Extracted text:
****************************************

If riskyStep returns Err, .unwrapOr(throwError) fires the error boundary. The body is torn down and recovery runs with the error value.

tryCatch with retry​

From demos/retry-on-error/run.ts:

loop((recur, done) =>
tryCatch(
(throwError) =>
stepA.mapErr(drop).unwrapOr(done).drop()
.then(withTimeout(constant(2_000), stepB.unwrapOr(throwError))
.mapErr(constant("stepB: timed out"))
.unwrapOr(throwError)
.drop())
.then(stepC.unwrapOr(throwError).drop()),
logError.then(recur),
),
)

Three error strategies in one pipeline:

  • stepA: catastrophic — .unwrapOr(done) exits the entire loop, bypassing the catch block.
  • stepB: retryable — .unwrapOr(throwError) fires the catch block. Also wrapped in withTimeout, so a timeout is converted to an error via .mapErr(constant("stepB: timed out")).unwrapOr(throwError).
  • stepC: retryable — same pattern as stepB without the timeout.

The catch handler logError.then(recur) logs the error, then recur restarts the loop.

How it works​

tryCatch compiles to the same RestartHandle + Branch substrate as loop. See algebraic effect handlers for the compilation details.

****************************************

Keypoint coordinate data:

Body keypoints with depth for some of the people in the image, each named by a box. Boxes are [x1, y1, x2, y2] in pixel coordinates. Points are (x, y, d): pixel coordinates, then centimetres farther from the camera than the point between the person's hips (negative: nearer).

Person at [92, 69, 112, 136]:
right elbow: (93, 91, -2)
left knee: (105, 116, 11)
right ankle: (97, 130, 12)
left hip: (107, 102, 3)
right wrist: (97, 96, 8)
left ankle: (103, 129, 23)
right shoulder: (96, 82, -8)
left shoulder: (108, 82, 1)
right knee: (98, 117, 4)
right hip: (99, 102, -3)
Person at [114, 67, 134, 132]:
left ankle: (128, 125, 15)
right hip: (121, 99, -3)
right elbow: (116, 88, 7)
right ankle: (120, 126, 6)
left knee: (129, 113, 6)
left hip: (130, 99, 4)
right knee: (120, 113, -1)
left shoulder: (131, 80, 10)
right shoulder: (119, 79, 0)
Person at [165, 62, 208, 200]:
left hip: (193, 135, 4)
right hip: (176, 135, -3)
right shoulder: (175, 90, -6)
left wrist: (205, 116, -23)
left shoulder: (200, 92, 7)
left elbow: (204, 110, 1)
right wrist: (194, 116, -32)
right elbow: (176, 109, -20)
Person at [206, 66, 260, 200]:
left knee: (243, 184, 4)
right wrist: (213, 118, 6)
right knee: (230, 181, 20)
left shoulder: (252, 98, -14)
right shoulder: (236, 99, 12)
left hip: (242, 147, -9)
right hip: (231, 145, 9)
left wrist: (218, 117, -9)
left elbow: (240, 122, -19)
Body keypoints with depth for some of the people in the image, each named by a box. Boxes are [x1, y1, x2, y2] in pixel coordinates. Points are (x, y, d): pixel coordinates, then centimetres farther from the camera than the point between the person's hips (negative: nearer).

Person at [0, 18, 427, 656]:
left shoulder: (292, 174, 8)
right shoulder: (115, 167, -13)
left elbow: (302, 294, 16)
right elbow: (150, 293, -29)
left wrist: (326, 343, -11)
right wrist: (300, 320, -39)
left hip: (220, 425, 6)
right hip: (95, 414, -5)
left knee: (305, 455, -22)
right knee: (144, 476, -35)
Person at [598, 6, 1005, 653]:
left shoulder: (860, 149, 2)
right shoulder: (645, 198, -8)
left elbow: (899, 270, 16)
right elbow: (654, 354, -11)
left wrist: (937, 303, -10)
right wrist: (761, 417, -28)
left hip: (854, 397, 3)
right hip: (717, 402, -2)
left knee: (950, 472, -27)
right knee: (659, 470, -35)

****************************************

Task directions:
In the tryCatch documentation, reproduce the passage that begins with the words containing "The catch handler" and ends with "the compilation details.".

Exercise result:
The catch handler logError.then(recur) logs the error, then recur restarts the loop.

How it works​

tryCatch compiles to the same RestartHandle + Branch substrate as loop. See algebraic effect handlers for the compilation details.